----- Information -----
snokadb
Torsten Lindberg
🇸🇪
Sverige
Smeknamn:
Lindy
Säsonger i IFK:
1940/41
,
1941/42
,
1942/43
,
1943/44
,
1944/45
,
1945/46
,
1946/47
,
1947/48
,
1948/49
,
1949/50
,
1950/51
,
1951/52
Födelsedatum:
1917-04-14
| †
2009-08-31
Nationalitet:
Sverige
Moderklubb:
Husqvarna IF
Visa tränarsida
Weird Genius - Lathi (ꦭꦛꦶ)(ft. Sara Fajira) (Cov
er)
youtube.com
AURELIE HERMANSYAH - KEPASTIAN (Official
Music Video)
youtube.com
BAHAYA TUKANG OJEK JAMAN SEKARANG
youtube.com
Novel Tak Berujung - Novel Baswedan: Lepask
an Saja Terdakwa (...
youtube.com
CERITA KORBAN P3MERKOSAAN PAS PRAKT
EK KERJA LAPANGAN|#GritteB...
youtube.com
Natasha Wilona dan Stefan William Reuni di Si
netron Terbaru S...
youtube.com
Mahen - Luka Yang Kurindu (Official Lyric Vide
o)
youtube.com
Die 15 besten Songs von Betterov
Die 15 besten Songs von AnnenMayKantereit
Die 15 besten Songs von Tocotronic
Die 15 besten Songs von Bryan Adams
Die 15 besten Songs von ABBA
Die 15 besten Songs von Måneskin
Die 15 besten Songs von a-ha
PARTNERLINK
-----
## Directions for this task
Repeat the data in full. Nothing may be dropped or altered.

## Solution to this problem
snokadb
Torsten Lindberg
🇸🇪
Sverige
Smeknamn:
Lindy
Säsonger i IFK:
1940/41
,
1941/42
,
1942/43
,
1943/44
,
1944/45
,
1945/46
,
1946/47
,
1947/48
,
1948/49
,
1949/50
,
1950/51
,
1951/52
Födelsedatum:
1917-04-14
| †
2009-08-31
Nationalitet:
Sverige
Moderklubb:
Husqvarna IF
Visa tränarsida
Weird Genius - Lathi (ꦭꦛꦶ)(ft. Sara Fajira) (Cov
er)
youtube.com
AURELIE HERMANSYAH - KEPASTIAN (Official
Music Video)
youtube.com
BAHAYA TUKANG OJEK JAMAN SEKARANG
youtube.com
Novel Tak Berujung - Novel Baswedan: Lepask
an Saja Terdakwa (...
youtube.com
CERITA KORBAN P3MERKOSAAN PAS PRAKT
EK KERJA LAPANGAN|#GritteB...
youtube.com
Natasha Wilona dan Stefan William Reuni di Si
netron Terbaru S...
youtube.com
Mahen - Luka Yang Kurindu (Official Lyric Vide
o)
youtube.com
Die 15 besten Songs von Betterov
Die 15 besten Songs von AnnenMayKantereit
Die 15 besten Songs von Tocotronic
Die 15 besten Songs von Bryan Adams
Die 15 besten Songs von ABBA
Die 15 besten Songs von Måneskin
Die 15 besten Songs von a-ha
PARTNERLINK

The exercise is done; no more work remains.